Fast-forward to 2025 and Starmer apparently no longer even believes that trans women are women.

The public fallout from the Supreme Court ruling has been dramatic. On Saturday 19 April, thousands of trans rights activities rallied in Parliament Square for an emergency demonstration.

Certain elements of the protest were perplexing, including the introduction of Palestine. Protestors chanted: “One struggle, one fight, Palestine, trans rights”.
Protesters in London chant “One struggle, one fight! Palestine, trans rights!”
— Laura Powell (@LauraPowellEsq) April 19, 2025
Beyond parody.pic.twitter.com/4Oh0KF2hml
Gay and transgender people face persecution in Palestine. Why are activists criticising LGBT rights in the UK and co-opting Palestine for political clout, all the while ignoring this fact? It speaks to the madness of crowds: performative activism based on in-group mentality, rather than critical thinking.
Along with the predictably vague “Smash Fascism” signs, protestors wielded placards proclaiming “trans rights are human rights”. These set up a strawman and portray gender-critical feminists as persecutors out to attack rather than defend. Preserving women’s rights does not mean disregarding “human rights”, and the recent clarification does not negate the legal protections afforded to transgender people under the Equality Act. Debbie Hayton goes into more detail here, indicating that the “EHRC is mindful of trans people’s needs”:
It acknowledged that ‘trans people should not be put in a position where there are no facilities for them to use’ and called for the provision of ‘mixed-sex toilet, washing or changing facilities in addition to sufficient single-sex facilities’.

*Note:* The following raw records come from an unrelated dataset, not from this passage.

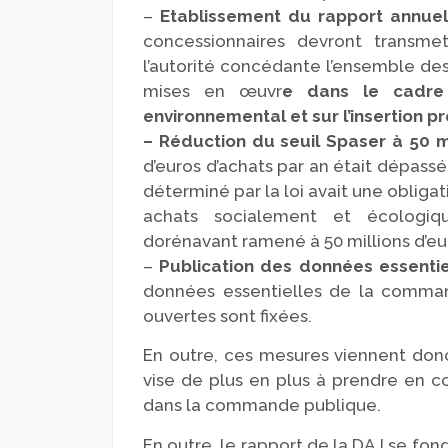
–
Etablissement du rapport annuel
concessionnaires devront transm
l’autorité concédante l’ensemble des
mises en œuvr
e dans le cadre 
environnemental et sur l’insertion pr
– Réduction du seuil Spaser à 50 mi
d’euros d’achats par an était dépassé
déterminé par la loi avait une oblig
achats socialement et écologiq
dorénavant ramené à 50 millions d’eu
–
Publication des données essentie
données essentielles de la comman
ouvertes sont fixées.
En outre, ces mesures viennent donc
vise de plus en plus à prendre en 
dans la commande publique.
En outre, le rapport de la DAJ se fon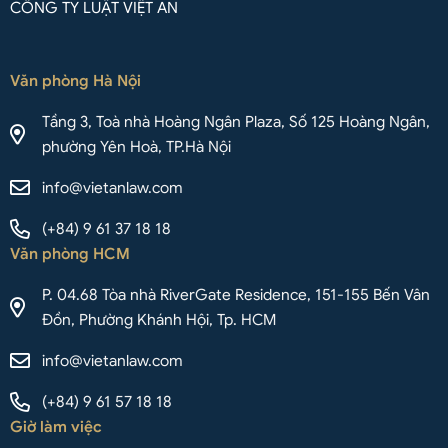
CÔNG TY LUẬT VIỆT AN
Văn phòng Hà Nội
Tầng 3, Toà nhà Hoàng Ngân Plaza, Số 125 Hoàng Ngân,
phường Yên Hoà, TP.Hà Nội
info@vietanlaw.com
(+84) 9 61 37 18 18
Văn phòng HCM
P. 04.68 Tòa nhà RiverGate Residence, 151-155 Bến Vân
Đồn, Phường Khánh Hội, Tp. HCM
info@vietanlaw.com
(+84) 9 61 57 18 18
Giờ làm việc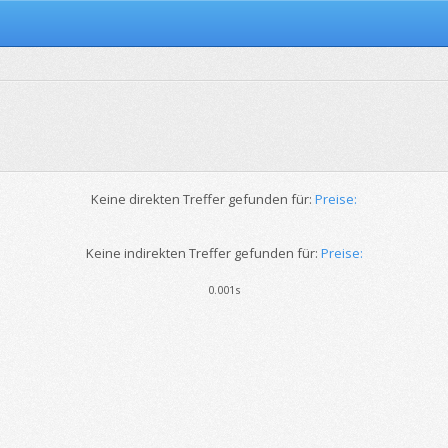
Keine direkten Treffer gefunden für:
Preise:
Keine indirekten Treffer gefunden für:
Preise:
0.001s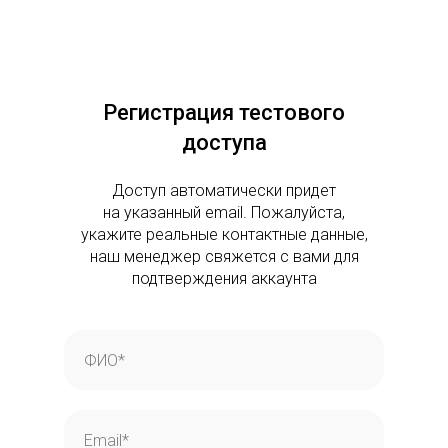
Регистрация тестового
доступа
Доступ автоматически придет
на указанный email. Пожалуйста,
укажите реальные контактные данные,
наш менеджер свяжется с вами для
подтверждения аккаунта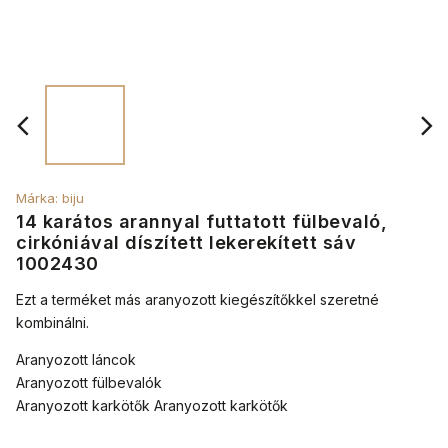
Márka:
biju
14 karátos arannyal futtatott fülbevaló,
cirkóniával díszített lekerekített sáv
1002430
Ezt a terméket más aranyozott kiegészítőkkel szeretné
kombinálni.
Aranyozott láncok
Aranyozott fülbevalók
Aranyozott karkötők Aranyozott karkötők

One measured letter in the Telegraph makes the point:
Women have a right to be protected and trans women should also have that right, but not at the expense of women feeling unsafe in their own spaces.
If trans women feel unsafe using male facilities then surely they must know what it feels like for women who feel unsafe. Let’s find a way forward to accommodate all in our society.

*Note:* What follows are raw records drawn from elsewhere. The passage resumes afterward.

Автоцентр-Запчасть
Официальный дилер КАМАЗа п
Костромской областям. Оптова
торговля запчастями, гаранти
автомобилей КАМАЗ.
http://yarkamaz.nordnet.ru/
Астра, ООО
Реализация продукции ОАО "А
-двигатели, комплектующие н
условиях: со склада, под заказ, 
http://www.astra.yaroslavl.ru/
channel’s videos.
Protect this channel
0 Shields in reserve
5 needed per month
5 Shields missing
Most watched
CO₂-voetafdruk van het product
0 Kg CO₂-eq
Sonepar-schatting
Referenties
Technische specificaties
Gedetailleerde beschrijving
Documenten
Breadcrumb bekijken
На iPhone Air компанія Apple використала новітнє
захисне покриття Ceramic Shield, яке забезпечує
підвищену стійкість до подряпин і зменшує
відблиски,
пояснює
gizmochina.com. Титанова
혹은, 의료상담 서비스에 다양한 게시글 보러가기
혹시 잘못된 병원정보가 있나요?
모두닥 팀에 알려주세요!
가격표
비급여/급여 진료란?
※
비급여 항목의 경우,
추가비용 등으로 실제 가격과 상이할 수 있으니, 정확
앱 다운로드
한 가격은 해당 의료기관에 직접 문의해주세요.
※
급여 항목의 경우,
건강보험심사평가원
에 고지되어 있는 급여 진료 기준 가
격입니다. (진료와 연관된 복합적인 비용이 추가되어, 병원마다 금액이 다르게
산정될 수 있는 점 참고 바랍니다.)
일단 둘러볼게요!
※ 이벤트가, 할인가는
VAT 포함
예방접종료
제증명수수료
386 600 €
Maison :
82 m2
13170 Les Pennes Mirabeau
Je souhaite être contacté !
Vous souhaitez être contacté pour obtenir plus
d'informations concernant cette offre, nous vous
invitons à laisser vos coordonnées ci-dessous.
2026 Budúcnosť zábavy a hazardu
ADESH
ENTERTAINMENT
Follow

“Feminism is the refusal to define a woman” was another mindboggling sentiment daubed on cardboard and waved around in the air.
Others focused on perceived eradication: “We will not be erased”, “Respect existence or expect resistance”, and “You can’t erase our existence”. The irony is breathtaking. A group decides that the identity of half the population can be appropriated and female-only spaces should include biological men, then silent dissenters and complain about erasure.

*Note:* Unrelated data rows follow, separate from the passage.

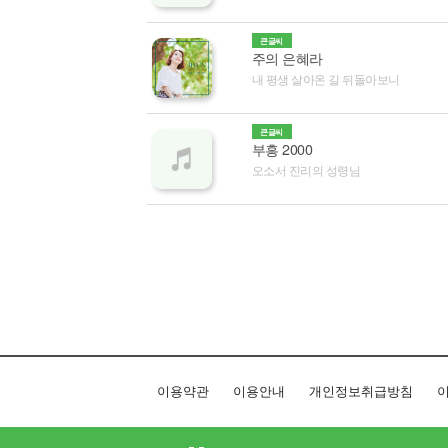
큰글씨
주의 은혜라
내 평생 살아온 길 뒤돌아보니
큰글씨
부흥 2000
오소서 진리의 성령님
이용약관
이용안내
개인정보취급방침
이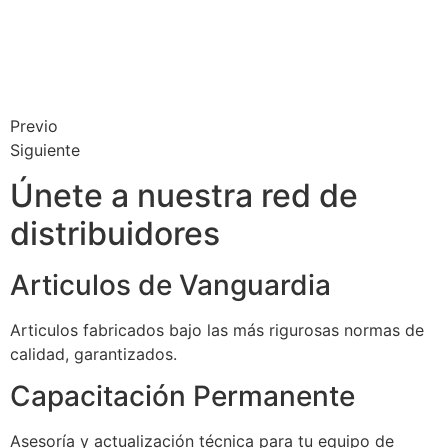
Previo
Siguiente
Únete a nuestra red de
distribuidores
Articulos de Vanguardia
Articulos fabricados bajo las más rigurosas normas de
calidad, garantizados.
Capacitación Permanente
Asesoría y actualización técnica para tu equipo de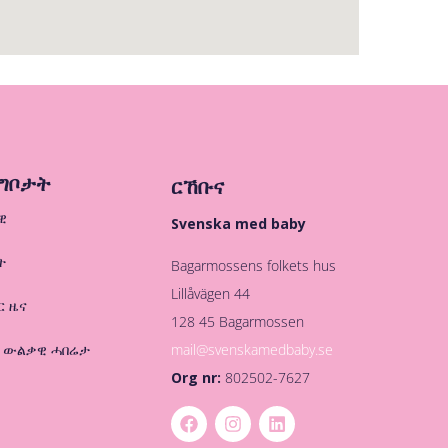
ግቦታት
ርኸቡና
ዊ
Svenska med baby
ት
Bagarmossens folkets hus
Lillåvägen 44
ር ዜና
128 45 Bagarmossen
mail@svenskamedbaby.se
 ውልቃዊ ሓበሬታ
Org nr:
802502-7627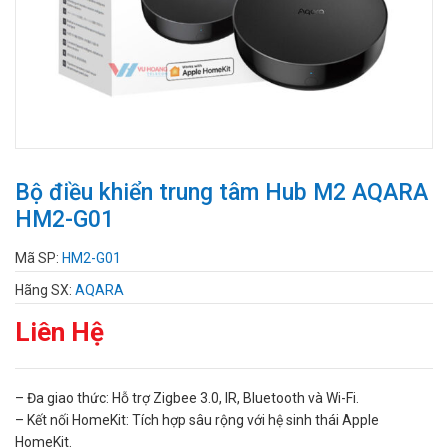
Bộ điều khiển trung tâm Hub M2 AQARA
HM2-G01
Mã SP:
HM2-G01
Hãng SX:
AQARA
Liên Hệ
– Đa giao thức: Hỗ trợ Zigbee 3.0, IR, Bluetooth và Wi-Fi.
– Kết nối HomeKit: Tích hợp sâu rộng với hệ sinh thái Apple
HomeKit.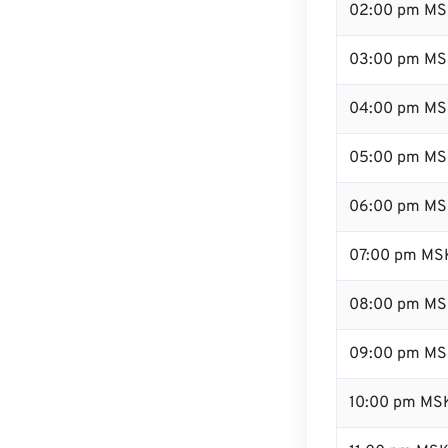
02:00 pm M
03:00 pm M
04:00 pm M
05:00 pm M
06:00 pm M
07:00 pm MS
08:00 pm M
09:00 pm M
10:00 pm MS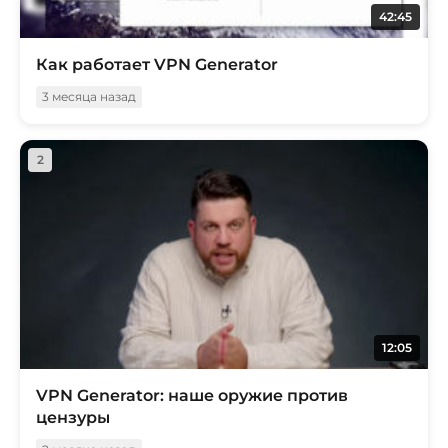
42:45
Как работает VPN Generator
3 месяца назад
2
12:05
VPN Generator: наше оружие против
цензуры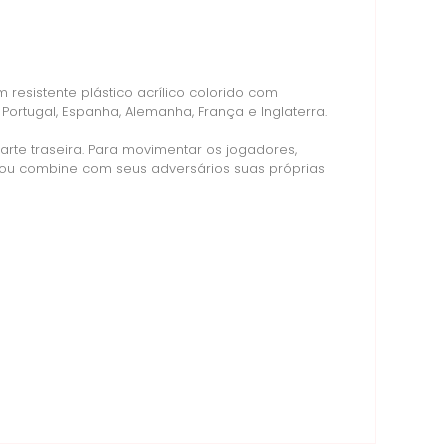
resistente plástico acrílico colorido com
Portugal, Espanha, Alemanha, França e Inglaterra.
arte traseira. Para movimentar os jogadores,
a ou combine com seus adversários suas próprias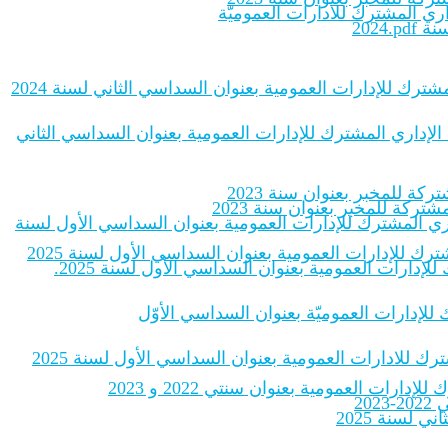
اري المشترك للادارات العموميّة
2024
شترك للإدارات العمومية بعنوان السداسي الثاني لسنة 2024
 الإداري المشترك للإدارات العمومية بعنوان السداسي الثاني
ة للمخبر بعنوان سنة 2023
ركة للمخبر بعنوان سنة 2023
داري المشترك للإدارات العمومية بعنوان السداسي الأول لسنة
رك للإدارات العمومية بعنوان السداسي الأول لسنة 2025
إدارات العمومية بعنوان السداسي الأول لسنة 2025.
ك للإدارات العموميّة بعنوان السداسي الأوّل
رك للادارات العمومية بعنوان السداسي الأول لسنة 2025
ات العمومية بعنوان سنتي 2022 و 2023
20
لسنة 2025‎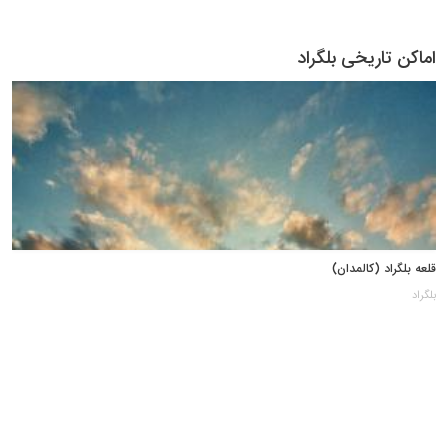
اماکن تاریخی بلگراد
قلعه بلگراد (کالمدان)
بلگراد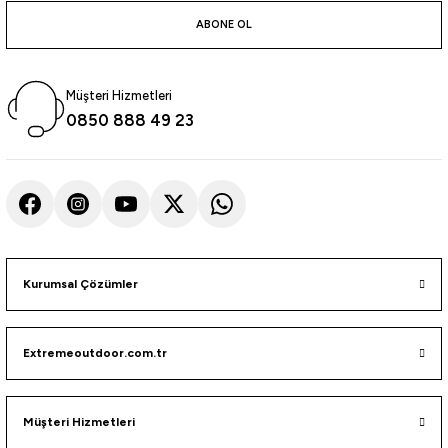
atma
olt
nerleri
lbisesi
ABONE OL
Ekipmanları
me · Ekipman
Müşteri Hizmetleri
Sırt Çantası
Kılıfları
0850 888 49 23
rler
 · Woodland
et Malzemeleri
taları
ucu Minder)
Kurumsal Çözümler
Ekipmanları
ik
Extremeoutdoor.com.tr
 Aksesuarları
atta Kalma Ürünleri
Müşteri Hizmetleri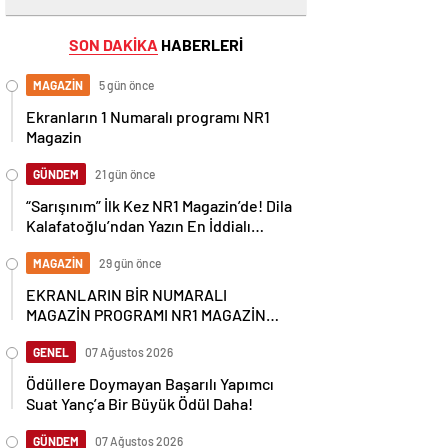
SON DAKİKA
HABERLERİ
MAGAZİN
5 gün önce
Ekranların 1 Numaralı programı NR1
Magazin
GÜNDEM
21 gün önce
“Sarışınım” İlk Kez NR1 Magazin’de! Dila
Kalafatoğlu’ndan Yazın En İddialı
Yorumu
MAGAZİN
29 gün önce
EKRANLARIN BİR NUMARALI
MAGAZİN PROGRAMI NR1 MAGAZİN
YİNE GÜNDEMİ SALLAYACAK
GENEL
07 Ağustos 2026
Ödüllere Doymayan Başarılı Yapımcı
Suat Yanç’a Bir Büyük Ödül Daha!
GÜNDEM
07 Ağustos 2026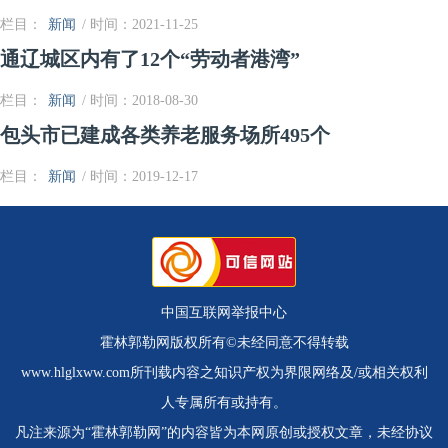
栏目：
新闻
/ 时间：2021-11-25
通辽城区内有了12个“劳动者港湾”
栏目：
新闻
/ 时间：2018-08-30
包头市已建成各类养老服务场所495个
栏目：
新闻
/ 时间：2019-12-17
中国互联网举报中心
霍林郭勒网版权所有©未经同意不得转载
www.hlglxww.com所刊载内容之知识产权为界限网络及/或相关权利
人专属所有或持有。
凡注来源为“霍林郭勒网”的内容皆为本网原创或授权文章，未经协议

Protestors were guilty of criminal damage including the defacement of seven statues, among them that of Millicent Fawcett. Nothing screams “women’s rights” like vandalising a monument to one of England’s most famous suffragists.
The woman-hating bile on display has been disturbing. The Telegraph reports that a sign urged TERFS to give themselves a “DIY lobotomy” by stabbing themselves in the eye. Another showed bullet holes on the message: “I will make you listen” . One boasted “I Love Pissin’ on TERFS”. Women are only respected insofar as they submit abjectly. If not, they are threatened with violence.
More sinister yet, two protestors waved signs reading “the only good TERF is a —- TERF”, along with the drawing of a noose. In a protest in Scotland, the government was urged to “bring back witch burning”. I noticed with dismay that some of my old university peers echoed these feelings on social media, calling for physical action to be taken against gender-critical feminists. There is nothing uglier that a bully with a victim complex.
This is by no means an isolated explosion of aggression, either. Just look at the hatred that figures such as Kathleen Stock, Rosie Duffield, and, of course, J. K. Rowling have had to endure by speaking up.
Issuing death threats to women who believe in the reality of their own sex is unreconstructed misogyny, pure and simple. It is regression in the name of progress, violence in the name of peace, and hate in the name of hope.